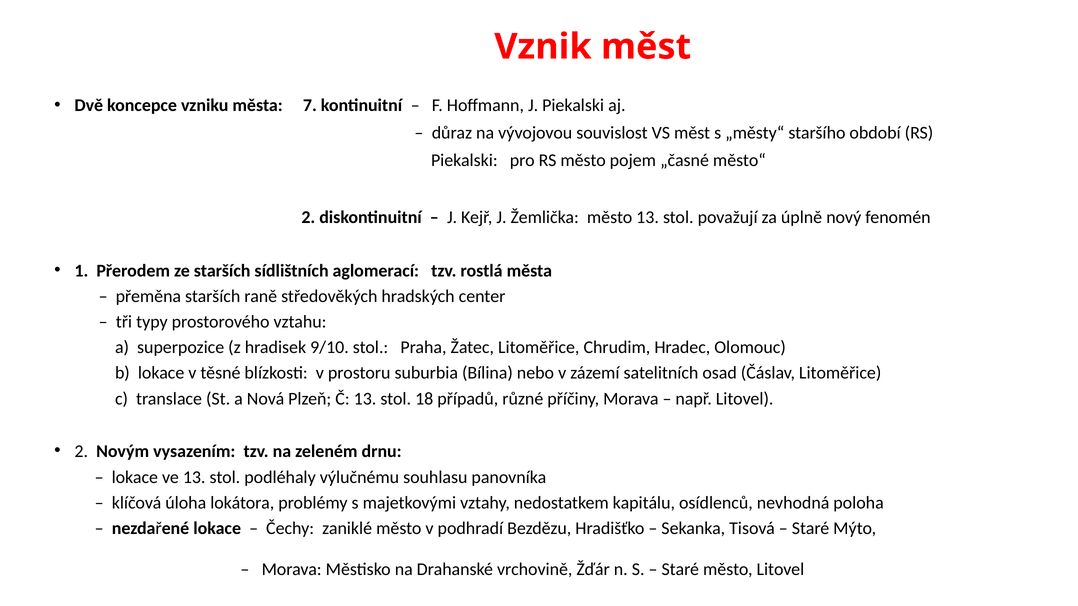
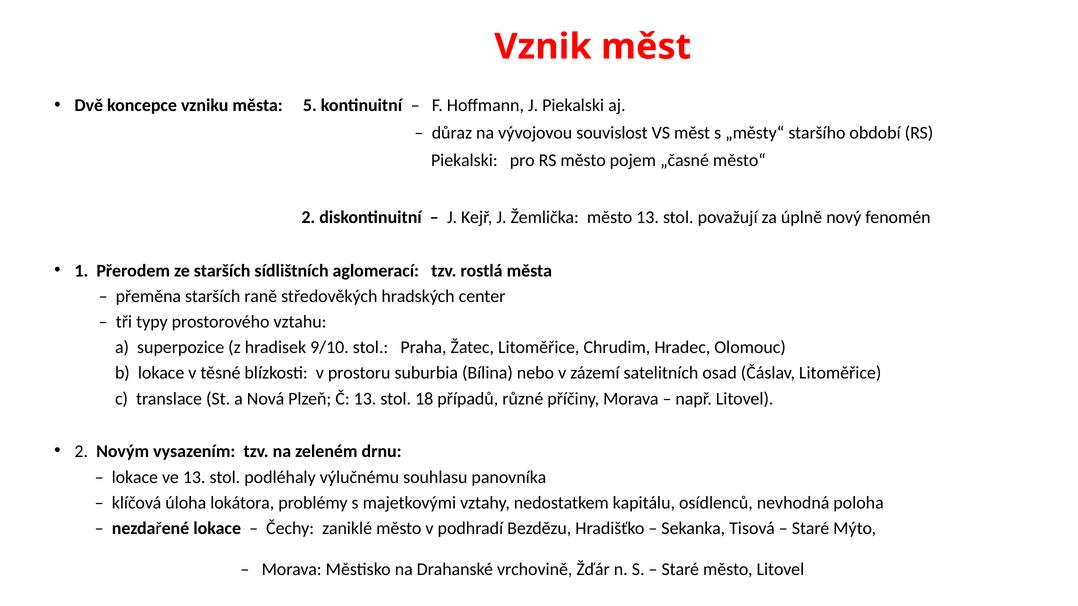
7: 7 -> 5
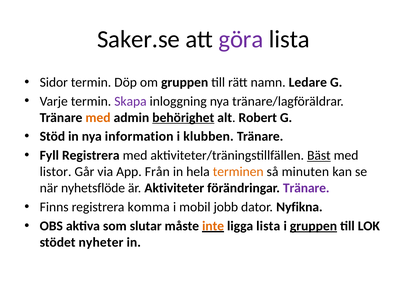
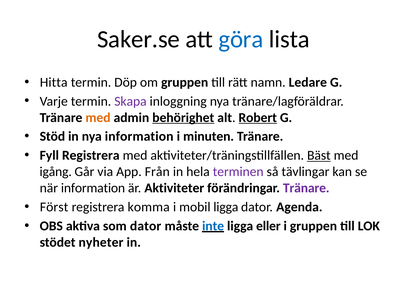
göra colour: purple -> blue
Sidor: Sidor -> Hitta
Robert underline: none -> present
klubben: klubben -> minuten
listor: listor -> igång
terminen colour: orange -> purple
minuten: minuten -> tävlingar
när nyhetsflöde: nyhetsflöde -> information
Finns: Finns -> Först
mobil jobb: jobb -> ligga
Nyfikna: Nyfikna -> Agenda
som slutar: slutar -> dator
inte colour: orange -> blue
ligga lista: lista -> eller
gruppen at (313, 226) underline: present -> none
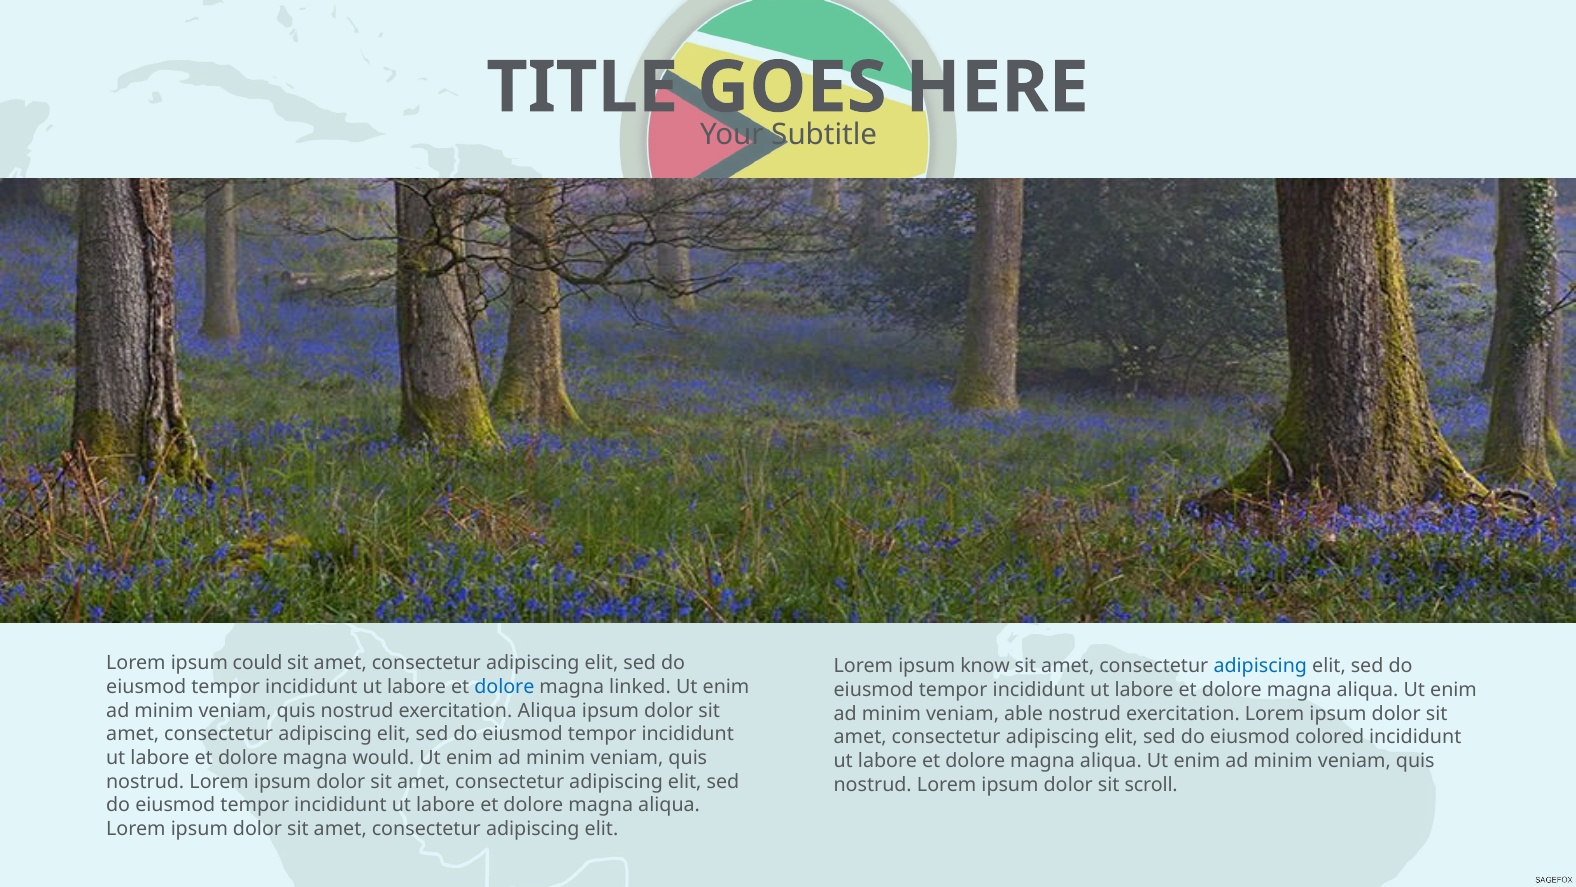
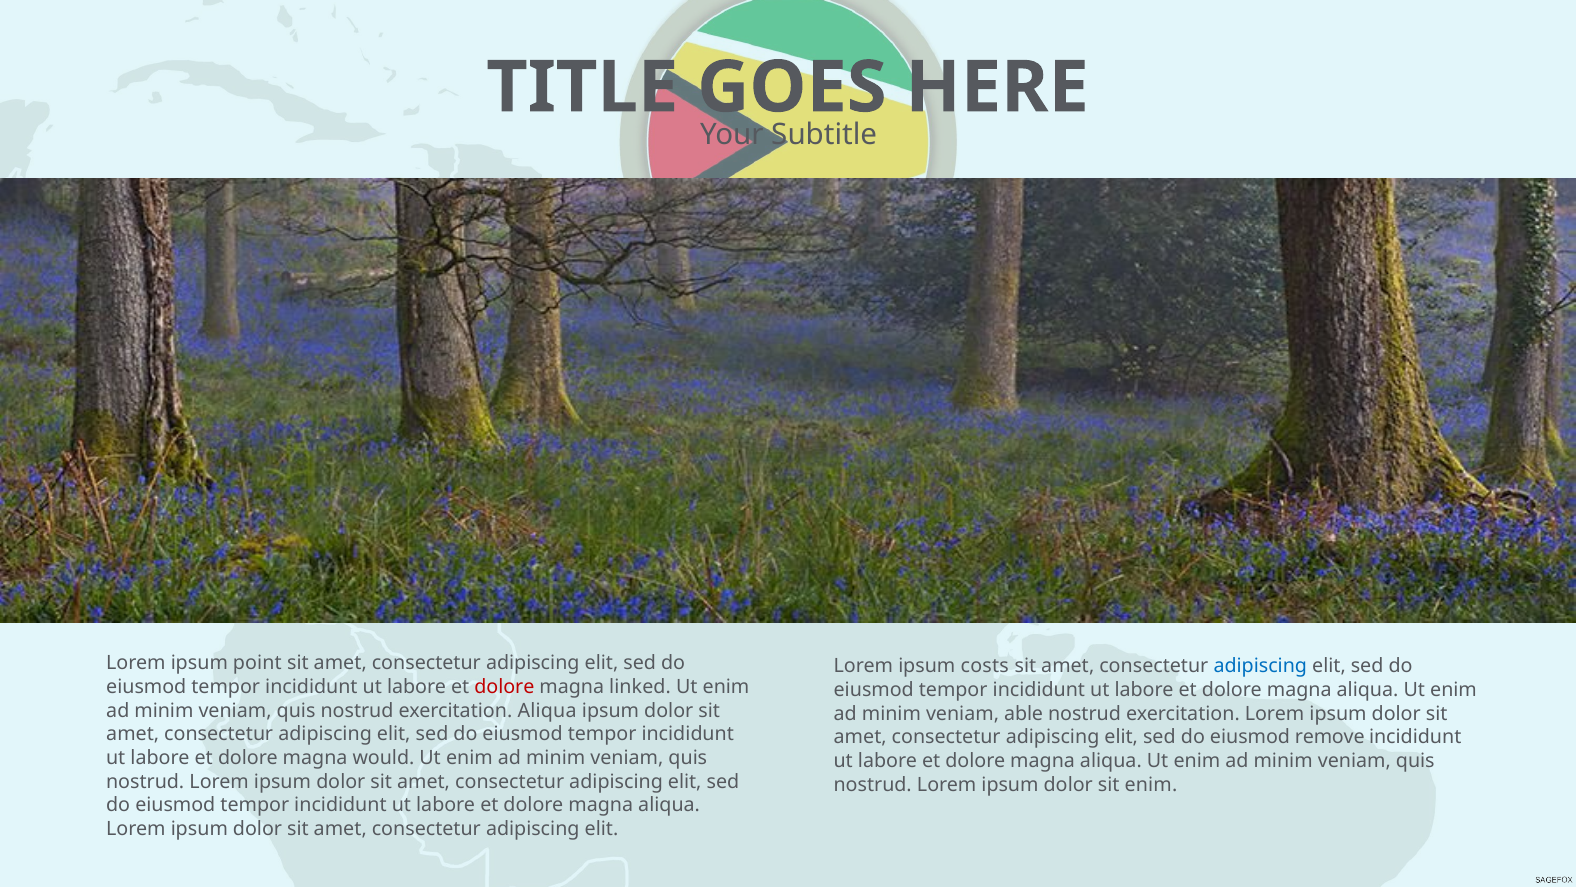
could: could -> point
know: know -> costs
dolore at (504, 687) colour: blue -> red
colored: colored -> remove
sit scroll: scroll -> enim
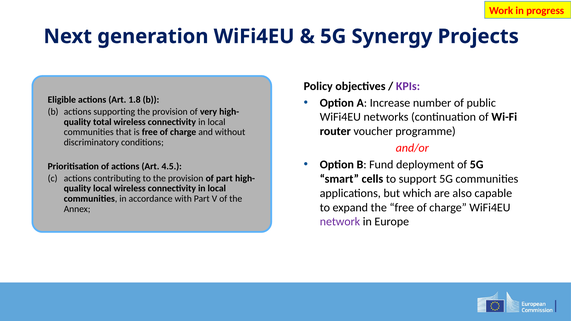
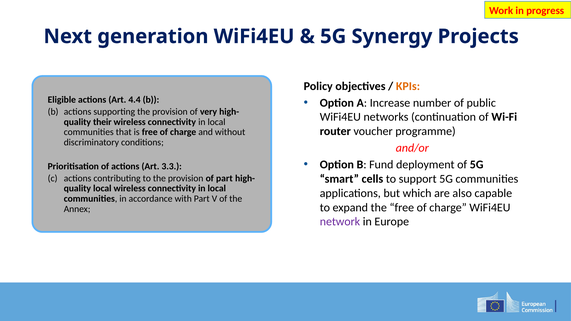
KPIs colour: purple -> orange
1.8: 1.8 -> 4.4
total: total -> their
4.5: 4.5 -> 3.3
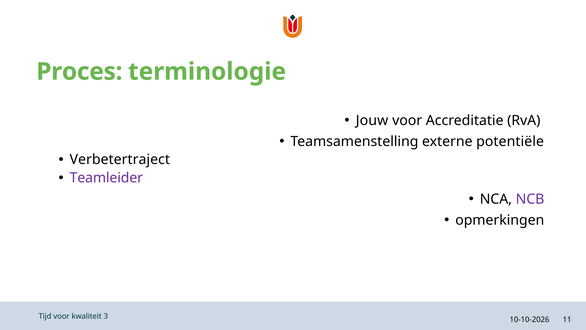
+ + +
Copy every row above, swapping "colour" for "color" each time it appears and keeping everything else the same. Don't include the pictures.

**EXPECTED ANSWER**:
7: 7 -> 5
göra color: purple -> blue
Sidor: Sidor -> Hitta
Robert underline: none -> present
klubben: klubben -> minuten
listor: listor -> igång
terminen color: orange -> purple
minuten: minuten -> tävlingar
när nyhetsflöde: nyhetsflöde -> information
Finns: Finns -> Först
mobil jobb: jobb -> ligga
Nyfikna: Nyfikna -> Agenda
som slutar: slutar -> dator
inte color: orange -> blue
ligga lista: lista -> eller
gruppen at (313, 226) underline: present -> none
could: could -> point
know: know -> costs
dolore at (504, 687) color: blue -> red
colored: colored -> remove
sit scroll: scroll -> enim
KPIs color: purple -> orange
1.8: 1.8 -> 4.4
total: total -> their
4.5: 4.5 -> 3.3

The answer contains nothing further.